Cybersecurity and compliance leader, Onapsis, has extended the Onapsis Security Platform (OSP) to include the Enforce and Protect module to “lock down” SAP systems, preventing them from drifting into an insecure or non-compliant state and enabling InfoSec and SAP teams to protect their systems and enforce compliance.
“Keeping SAP business-critical applications protected and compliant can be a constant struggle for security, compliance and BASIS teams alike,” said Ashish Larivee, chief product officer, Onapsis. “This means that even securely-configured systems often unknowingly drift back into an insecure or non-compliant state.”
Based on feedback from hundreds of global SAP customers, Onapsis developed Enforce and Protect to overcome the threat of configuration drift, which can leave organisations vulnerable to both attack and regulatory penalties.
Onapsis researchers discovered that, because SAP system misconfiguration fixes have long been documented in security notes, attackers may be able to gain access to valuable business data or take control of the system.
Configuration drift can be caused by emergency fixes and problem resolutions, or by deploying new functionality.
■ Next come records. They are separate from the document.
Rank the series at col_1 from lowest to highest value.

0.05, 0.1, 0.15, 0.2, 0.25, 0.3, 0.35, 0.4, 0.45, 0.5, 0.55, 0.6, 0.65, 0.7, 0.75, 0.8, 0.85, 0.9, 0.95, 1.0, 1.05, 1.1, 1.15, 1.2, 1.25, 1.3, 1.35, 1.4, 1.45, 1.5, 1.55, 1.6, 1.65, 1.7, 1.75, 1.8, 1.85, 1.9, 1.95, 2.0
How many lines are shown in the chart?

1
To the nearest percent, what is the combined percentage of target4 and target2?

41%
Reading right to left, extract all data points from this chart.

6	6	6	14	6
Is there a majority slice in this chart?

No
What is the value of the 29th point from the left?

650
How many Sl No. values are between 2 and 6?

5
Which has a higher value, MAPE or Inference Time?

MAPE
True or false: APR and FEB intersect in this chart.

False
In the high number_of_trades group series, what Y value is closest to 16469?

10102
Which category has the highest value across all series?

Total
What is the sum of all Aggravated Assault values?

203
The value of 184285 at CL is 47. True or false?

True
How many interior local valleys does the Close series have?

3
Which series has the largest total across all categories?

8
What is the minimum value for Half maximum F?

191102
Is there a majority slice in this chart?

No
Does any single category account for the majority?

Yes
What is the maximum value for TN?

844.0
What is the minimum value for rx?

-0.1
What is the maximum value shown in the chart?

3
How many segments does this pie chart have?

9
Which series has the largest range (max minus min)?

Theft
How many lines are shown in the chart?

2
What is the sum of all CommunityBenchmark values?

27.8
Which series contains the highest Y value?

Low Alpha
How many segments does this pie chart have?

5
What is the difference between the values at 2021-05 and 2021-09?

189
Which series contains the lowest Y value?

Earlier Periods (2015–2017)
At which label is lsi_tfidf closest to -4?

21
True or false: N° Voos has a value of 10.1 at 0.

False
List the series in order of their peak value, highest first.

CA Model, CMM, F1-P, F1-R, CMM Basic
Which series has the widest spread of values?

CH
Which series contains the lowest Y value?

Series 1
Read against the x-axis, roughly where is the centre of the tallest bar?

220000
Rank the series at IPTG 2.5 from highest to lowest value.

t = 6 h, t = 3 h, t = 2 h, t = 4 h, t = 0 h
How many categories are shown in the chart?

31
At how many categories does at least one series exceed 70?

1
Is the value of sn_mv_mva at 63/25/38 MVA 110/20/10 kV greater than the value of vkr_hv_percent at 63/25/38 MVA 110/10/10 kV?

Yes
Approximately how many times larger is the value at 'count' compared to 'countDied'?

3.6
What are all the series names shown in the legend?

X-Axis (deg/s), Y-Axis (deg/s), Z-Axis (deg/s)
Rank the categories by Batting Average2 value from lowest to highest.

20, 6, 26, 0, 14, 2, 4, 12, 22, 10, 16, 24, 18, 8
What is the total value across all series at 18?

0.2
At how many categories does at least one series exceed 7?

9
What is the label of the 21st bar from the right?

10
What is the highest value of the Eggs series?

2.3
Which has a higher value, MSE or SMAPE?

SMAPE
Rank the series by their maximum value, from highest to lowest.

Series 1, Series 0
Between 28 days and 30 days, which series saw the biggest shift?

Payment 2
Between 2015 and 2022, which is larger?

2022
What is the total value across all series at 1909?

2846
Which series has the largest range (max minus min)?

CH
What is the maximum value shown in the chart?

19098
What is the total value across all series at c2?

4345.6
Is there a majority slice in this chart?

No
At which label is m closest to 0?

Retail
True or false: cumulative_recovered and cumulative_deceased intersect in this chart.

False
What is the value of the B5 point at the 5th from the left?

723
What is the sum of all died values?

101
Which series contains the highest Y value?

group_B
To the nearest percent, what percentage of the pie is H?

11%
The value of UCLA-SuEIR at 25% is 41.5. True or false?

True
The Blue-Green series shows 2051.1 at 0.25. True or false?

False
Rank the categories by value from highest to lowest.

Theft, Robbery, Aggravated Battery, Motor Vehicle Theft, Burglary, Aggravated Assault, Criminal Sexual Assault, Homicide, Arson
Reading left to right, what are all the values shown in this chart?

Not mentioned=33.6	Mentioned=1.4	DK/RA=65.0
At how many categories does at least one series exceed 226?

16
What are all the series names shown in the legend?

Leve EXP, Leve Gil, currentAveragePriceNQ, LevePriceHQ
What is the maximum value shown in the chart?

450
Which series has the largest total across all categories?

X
In fact major business projects such as digital transformation can be the source of configuration drift. Onapsis cites incorrectly assigning high-privilege access or turning off critical audit logs and RFC connection configurations as examples of common problems leading to configuration drift.
“This new capability will prevent such risks and help protect SAP systems that contain the crown jewels for many businesses,” said Larivee.
Enforce and Protect, available in June, will enable OSP customers to:
- automatically stop critical system changes
- receive an alert if an update could make the system insecure or non-compliant
- approve out-of-band configuration changes
- record and log changes for audits and investigations
- maintain secure configuration settings, and
- ensure configurations adhere to corporate policies.